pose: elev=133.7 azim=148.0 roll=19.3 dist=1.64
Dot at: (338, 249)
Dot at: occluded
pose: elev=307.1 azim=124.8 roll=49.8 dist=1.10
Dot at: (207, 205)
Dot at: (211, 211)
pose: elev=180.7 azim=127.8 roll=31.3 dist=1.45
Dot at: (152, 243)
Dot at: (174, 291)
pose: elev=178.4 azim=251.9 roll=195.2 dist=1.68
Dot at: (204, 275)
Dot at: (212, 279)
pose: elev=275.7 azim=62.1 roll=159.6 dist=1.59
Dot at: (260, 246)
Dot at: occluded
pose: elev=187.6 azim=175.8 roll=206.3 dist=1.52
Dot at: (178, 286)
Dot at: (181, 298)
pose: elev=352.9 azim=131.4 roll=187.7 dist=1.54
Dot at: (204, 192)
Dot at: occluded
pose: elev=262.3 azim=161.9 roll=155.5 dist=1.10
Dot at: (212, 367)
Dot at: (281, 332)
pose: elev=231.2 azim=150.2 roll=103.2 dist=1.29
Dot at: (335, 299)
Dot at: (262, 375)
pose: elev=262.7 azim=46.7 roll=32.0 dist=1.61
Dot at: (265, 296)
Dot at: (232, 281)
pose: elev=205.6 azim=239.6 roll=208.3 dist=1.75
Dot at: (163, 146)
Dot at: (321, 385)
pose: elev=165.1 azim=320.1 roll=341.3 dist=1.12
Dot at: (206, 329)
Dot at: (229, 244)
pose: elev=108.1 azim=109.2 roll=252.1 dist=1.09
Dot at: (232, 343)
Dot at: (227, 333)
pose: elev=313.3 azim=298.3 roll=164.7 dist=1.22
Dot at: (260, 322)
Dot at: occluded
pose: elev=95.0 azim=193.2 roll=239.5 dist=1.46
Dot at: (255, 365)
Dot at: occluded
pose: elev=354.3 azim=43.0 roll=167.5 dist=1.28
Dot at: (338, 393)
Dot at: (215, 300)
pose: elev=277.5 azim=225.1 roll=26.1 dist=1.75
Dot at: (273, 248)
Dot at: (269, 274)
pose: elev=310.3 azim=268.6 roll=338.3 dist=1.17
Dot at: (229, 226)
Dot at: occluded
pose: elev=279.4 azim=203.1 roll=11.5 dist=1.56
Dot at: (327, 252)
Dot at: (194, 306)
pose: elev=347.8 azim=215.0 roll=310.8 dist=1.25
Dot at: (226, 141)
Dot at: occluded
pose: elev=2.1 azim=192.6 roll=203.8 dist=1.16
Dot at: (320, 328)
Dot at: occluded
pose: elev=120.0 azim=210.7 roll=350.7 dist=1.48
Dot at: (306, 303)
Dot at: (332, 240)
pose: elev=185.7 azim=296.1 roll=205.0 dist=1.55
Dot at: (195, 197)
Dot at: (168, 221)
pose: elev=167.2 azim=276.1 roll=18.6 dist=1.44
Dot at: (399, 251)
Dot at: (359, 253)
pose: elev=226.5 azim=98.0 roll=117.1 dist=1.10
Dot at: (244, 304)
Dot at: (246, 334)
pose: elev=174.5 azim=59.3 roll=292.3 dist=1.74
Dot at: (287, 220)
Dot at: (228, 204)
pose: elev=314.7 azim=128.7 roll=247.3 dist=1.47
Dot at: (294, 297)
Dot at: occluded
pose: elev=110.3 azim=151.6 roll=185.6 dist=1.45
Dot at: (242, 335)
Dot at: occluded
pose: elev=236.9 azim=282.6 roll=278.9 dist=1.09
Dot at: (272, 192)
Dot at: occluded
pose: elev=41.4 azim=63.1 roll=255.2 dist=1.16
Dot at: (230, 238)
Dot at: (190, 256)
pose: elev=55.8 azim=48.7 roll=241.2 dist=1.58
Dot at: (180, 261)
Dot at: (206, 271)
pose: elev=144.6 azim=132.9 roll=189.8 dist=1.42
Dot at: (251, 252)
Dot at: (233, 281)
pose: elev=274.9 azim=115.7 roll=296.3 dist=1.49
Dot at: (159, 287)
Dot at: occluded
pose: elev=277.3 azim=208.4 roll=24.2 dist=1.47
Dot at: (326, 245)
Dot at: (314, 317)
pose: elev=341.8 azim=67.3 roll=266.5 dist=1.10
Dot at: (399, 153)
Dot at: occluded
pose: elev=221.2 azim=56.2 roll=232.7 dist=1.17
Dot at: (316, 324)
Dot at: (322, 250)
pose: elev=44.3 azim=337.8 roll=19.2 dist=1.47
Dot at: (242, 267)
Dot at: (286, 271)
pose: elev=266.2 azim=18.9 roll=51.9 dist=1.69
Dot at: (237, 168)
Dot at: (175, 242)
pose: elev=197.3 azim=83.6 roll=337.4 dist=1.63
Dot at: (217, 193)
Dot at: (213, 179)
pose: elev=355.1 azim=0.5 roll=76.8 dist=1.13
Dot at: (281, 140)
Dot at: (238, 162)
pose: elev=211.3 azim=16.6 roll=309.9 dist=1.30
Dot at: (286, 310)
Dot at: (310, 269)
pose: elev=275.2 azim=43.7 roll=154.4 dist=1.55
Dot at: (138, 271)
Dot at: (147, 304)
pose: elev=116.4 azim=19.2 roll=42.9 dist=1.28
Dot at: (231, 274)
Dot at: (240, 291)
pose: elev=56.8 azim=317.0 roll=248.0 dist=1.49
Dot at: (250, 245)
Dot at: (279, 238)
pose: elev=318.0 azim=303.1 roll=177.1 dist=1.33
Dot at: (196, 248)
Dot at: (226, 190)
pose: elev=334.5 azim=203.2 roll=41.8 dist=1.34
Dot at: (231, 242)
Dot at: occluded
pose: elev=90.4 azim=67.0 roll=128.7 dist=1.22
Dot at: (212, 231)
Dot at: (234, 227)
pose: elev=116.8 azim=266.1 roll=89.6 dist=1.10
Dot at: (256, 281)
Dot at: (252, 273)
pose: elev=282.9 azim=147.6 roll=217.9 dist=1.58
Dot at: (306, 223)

·····

● **YOUR GOAL**
Please print all of the data above again, line for line, without changing anything.

● **ANSWER TO THIS PROBLEM**
pose: elev=133.7 azim=148.0 roll=19.3 dist=1.64
Dot at: (338, 249)
Dot at: occluded
pose: elev=307.1 azim=124.8 roll=49.8 dist=1.10
Dot at: (207, 205)
Dot at: (211, 211)
pose: elev=180.7 azim=127.8 roll=31.3 dist=1.45
Dot at: (152, 243)
Dot at: (174, 291)
pose: elev=178.4 azim=251.9 roll=195.2 dist=1.68
Dot at: (204, 275)
Dot at: (212, 279)
pose: elev=275.7 azim=62.1 roll=159.6 dist=1.59
Dot at: (260, 246)
Dot at: occluded
pose: elev=187.6 azim=175.8 roll=206.3 dist=1.52
Dot at: (178, 286)
Dot at: (181, 298)
pose: elev=352.9 azim=131.4 roll=187.7 dist=1.54
Dot at: (204, 192)
Dot at: occluded
pose: elev=262.3 azim=161.9 roll=155.5 dist=1.10
Dot at: (212, 367)
Dot at: (281, 332)
pose: elev=231.2 azim=150.2 roll=103.2 dist=1.29
Dot at: (335, 299)
Dot at: (262, 375)
pose: elev=262.7 azim=46.7 roll=32.0 dist=1.61
Dot at: (265, 296)
Dot at: (232, 281)
pose: elev=205.6 azim=239.6 roll=208.3 dist=1.75
Dot at: (163, 146)
Dot at: (321, 385)
pose: elev=165.1 azim=320.1 roll=341.3 dist=1.12
Dot at: (206, 329)
Dot at: (229, 244)
pose: elev=108.1 azim=109.2 roll=252.1 dist=1.09
Dot at: (232, 343)
Dot at: (227, 333)
pose: elev=313.3 azim=298.3 roll=164.7 dist=1.22
Dot at: (260, 322)
Dot at: occluded
pose: elev=95.0 azim=193.2 roll=239.5 dist=1.46
Dot at: (255, 365)
Dot at: occluded
pose: elev=354.3 azim=43.0 roll=167.5 dist=1.28
Dot at: (338, 393)
Dot at: (215, 300)
pose: elev=277.5 azim=225.1 roll=26.1 dist=1.75
Dot at: (273, 248)
Dot at: (269, 274)
pose: elev=310.3 azim=268.6 roll=338.3 dist=1.17
Dot at: (229, 226)
Dot at: occluded
pose: elev=279.4 azim=203.1 roll=11.5 dist=1.56
Dot at: (327, 252)
Dot at: (194, 306)
pose: elev=347.8 azim=215.0 roll=310.8 dist=1.25
Dot at: (226, 141)
Dot at: occluded
pose: elev=2.1 azim=192.6 roll=203.8 dist=1.16
Dot at: (320, 328)
Dot at: occluded
pose: elev=120.0 azim=210.7 roll=350.7 dist=1.48
Dot at: (306, 303)
Dot at: (332, 240)
pose: elev=185.7 azim=296.1 roll=205.0 dist=1.55
Dot at: (195, 197)
Dot at: (168, 221)
pose: elev=167.2 azim=276.1 roll=18.6 dist=1.44
Dot at: (399, 251)
Dot at: (359, 253)
pose: elev=226.5 azim=98.0 roll=117.1 dist=1.10
Dot at: (244, 304)
Dot at: (246, 334)
pose: elev=174.5 azim=59.3 roll=292.3 dist=1.74
Dot at: (287, 220)
Dot at: (228, 204)
pose: elev=314.7 azim=128.7 roll=247.3 dist=1.47
Dot at: (294, 297)
Dot at: occluded
pose: elev=110.3 azim=151.6 roll=185.6 dist=1.45
Dot at: (242, 335)
Dot at: occluded
pose: elev=236.9 azim=282.6 roll=278.9 dist=1.09
Dot at: (272, 192)
Dot at: occluded
pose: elev=41.4 azim=63.1 roll=255.2 dist=1.16
Dot at: (230, 238)
Dot at: (190, 256)
pose: elev=55.8 azim=48.7 roll=241.2 dist=1.58
Dot at: (180, 261)
Dot at: (206, 271)
pose: elev=144.6 azim=132.9 roll=189.8 dist=1.42
Dot at: (251, 252)
Dot at: (233, 281)
pose: elev=274.9 azim=115.7 roll=296.3 dist=1.49
Dot at: (159, 287)
Dot at: occluded
pose: elev=277.3 azim=208.4 roll=24.2 dist=1.47
Dot at: (326, 245)
Dot at: (314, 317)
pose: elev=341.8 azim=67.3 roll=266.5 dist=1.10
Dot at: (399, 153)
Dot at: occluded
pose: elev=221.2 azim=56.2 roll=232.7 dist=1.17
Dot at: (316, 324)
Dot at: (322, 250)
pose: elev=44.3 azim=337.8 roll=19.2 dist=1.47
Dot at: (242, 267)
Dot at: (286, 271)
pose: elev=266.2 azim=18.9 roll=51.9 dist=1.69
Dot at: (237, 168)
Dot at: (175, 242)
pose: elev=197.3 azim=83.6 roll=337.4 dist=1.63
Dot at: (217, 193)
Dot at: (213, 179)
pose: elev=355.1 azim=0.5 roll=76.8 dist=1.13
Dot at: (281, 140)
Dot at: (238, 162)
pose: elev=211.3 azim=16.6 roll=309.9 dist=1.30
Dot at: (286, 310)
Dot at: (310, 269)
pose: elev=275.2 azim=43.7 roll=154.4 dist=1.55
Dot at: (138, 271)
Dot at: (147, 304)
pose: elev=116.4 azim=19.2 roll=42.9 dist=1.28
Dot at: (231, 274)
Dot at: (240, 291)
pose: elev=56.8 azim=317.0 roll=248.0 dist=1.49
Dot at: (250, 245)
Dot at: (279, 238)
pose: elev=318.0 azim=303.1 roll=177.1 dist=1.33
Dot at: (196, 248)
Dot at: (226, 190)
pose: elev=334.5 azim=203.2 roll=41.8 dist=1.34
Dot at: (231, 242)
Dot at: occluded
pose: elev=90.4 azim=67.0 roll=128.7 dist=1.22
Dot at: (212, 231)
Dot at: (234, 227)
pose: elev=116.8 azim=266.1 roll=89.6 dist=1.10
Dot at: (256, 281)
Dot at: (252, 273)
pose: elev=282.9 azim=147.6 roll=217.9 dist=1.58
Dot at: (306, 223)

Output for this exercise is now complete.